[Opening RECORDED DATA section]
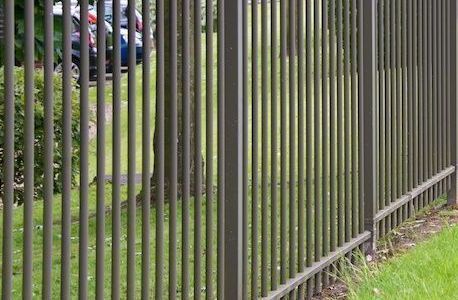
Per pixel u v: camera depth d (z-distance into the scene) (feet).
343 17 20.42
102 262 12.22
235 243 15.39
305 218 19.66
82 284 11.81
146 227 13.07
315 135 18.69
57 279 22.59
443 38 28.40
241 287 15.65
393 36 23.88
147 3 12.79
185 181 14.01
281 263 17.54
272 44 16.63
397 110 24.27
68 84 11.32
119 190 12.42
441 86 28.30
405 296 18.44
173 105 13.73
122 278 21.74
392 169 24.07
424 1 26.48
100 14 11.87
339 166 20.02
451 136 29.35
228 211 15.38
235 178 15.28
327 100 19.25
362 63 21.43
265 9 16.43
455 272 20.18
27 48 10.73
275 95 16.78
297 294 18.35
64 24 11.26
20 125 21.21
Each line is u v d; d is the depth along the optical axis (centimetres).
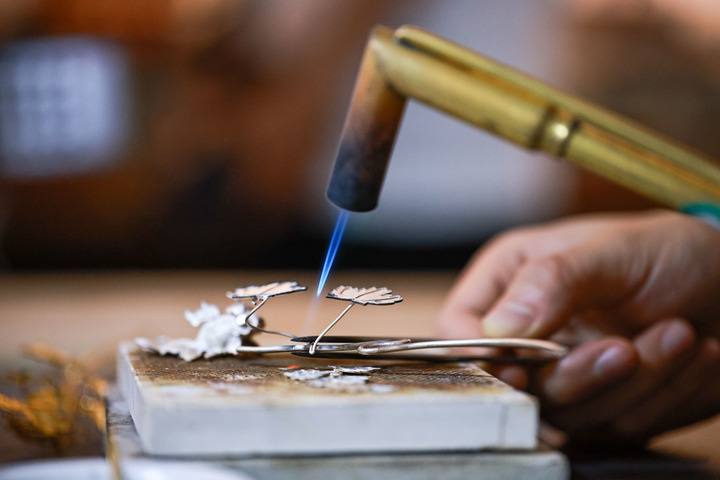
[Closing RECORDED DATA section]
> **INSTRUCTIONS TO FOLLOW**:
Set down all of the entries exactly as they appear, but keep the images out.

> **ANSWER SECTION**:
Per pixel u v: camera depth d (z-distance into the scene) (feet).
343 17 20.42
102 262 12.22
235 243 15.39
305 218 19.66
82 284 11.81
146 227 13.07
315 135 18.69
57 279 22.59
443 38 28.40
241 287 15.65
393 36 23.88
147 3 12.79
185 181 14.01
281 263 17.54
272 44 16.63
397 110 24.27
68 84 11.32
119 190 12.42
441 86 28.30
405 296 18.44
173 105 13.73
122 278 21.74
392 169 24.07
424 1 26.48
100 14 11.87
339 166 20.02
451 136 29.35
228 211 15.38
235 178 15.28
327 100 19.25
362 63 21.43
265 9 16.43
455 272 20.18
27 48 10.73
275 95 16.78
297 294 18.35
64 24 11.26
20 125 21.21
Each line is u v d; d is the depth along the optical axis (centimetres).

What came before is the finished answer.